As a party to the optional protocol to the U.N. Convention Against Torture, Cambodia was obligated to establish an independent torture-monitoring body—known as a National Preventative Mechanism —within a year of ratifying the protocol in 2007. However, thus far it has created only an interim committee to prevent torture headed by Interior Minister Sar Kheng—an arrangement that the SPT says falls short of acceptable standards.
“Cambodia has now had several years to gain experience of what is needed, and the time has come for the country to fulfill its international commitments by establishing an independent National Preventive Mechanism,” said SPT chairperson Malcolm Evans in a statement at the end of the group’s mission to Cambodia, which ended Friday and saw the four-member team visit nine prisons, police stations and other places of detention.
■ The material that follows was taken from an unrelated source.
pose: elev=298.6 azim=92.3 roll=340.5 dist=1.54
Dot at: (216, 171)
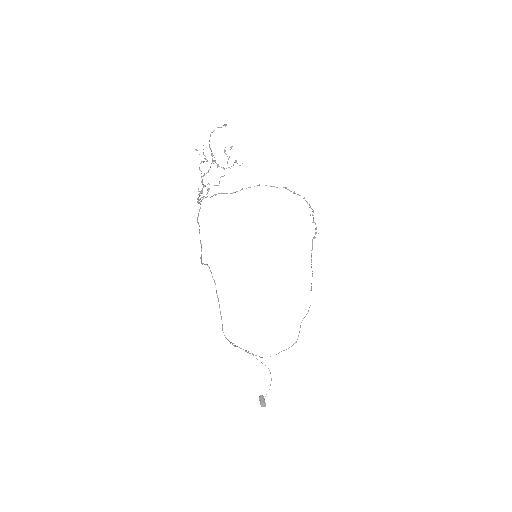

The committee’s report on its five-day visit will be sent to the government, but will remain confidential unless the government chooses to release it.
Speaking Tuesday on the sidelines of a two-day workshop in Phnom Penh to discuss the establishment of the independent body, Mr. Evans said Cambodia’s current committee led by Mr. Kheng “falls short of what is required.”
“[The committee] was never intended or presented as being compliant,” he said. “It was always established as an interim arrangement that would lead toward the establishment of a compliant…independent National Preventive Mechanism.”
Such a mechanism must be given unlimited and unannounced access to places of detention and the right to speak with detainees confidentially. Mr. Evans said in other countries, the task has been taken up by independent human rights groups.
Speaking at the workshop, Mr. Kheng said he could not “entirely deny the existence of torture by the authorities” and admitted that “the capacity of our judicial police and prison officers is still limited and requires much improvement.”
However, he defended the work of his own committee to prevent torture, and said people should focus on “what we’ve achieved” rather than the group’s shortcomings.
Mr. Kheng did not elaborate on what his group had achieved. Mr. Evans said he could not comment on this either.
In June, the Asian Human Rights Commission said the government had failed to prevent what it called “systematic torture” across the country.
At least 141 cases of torture have been recorded since 2010, according to figures from rights group Adhoc, but the number of actual cases is believed to be far higher. Rights groups allege that confessions in places of detention have been extracted by torture such as shackling, intimidation and beatings.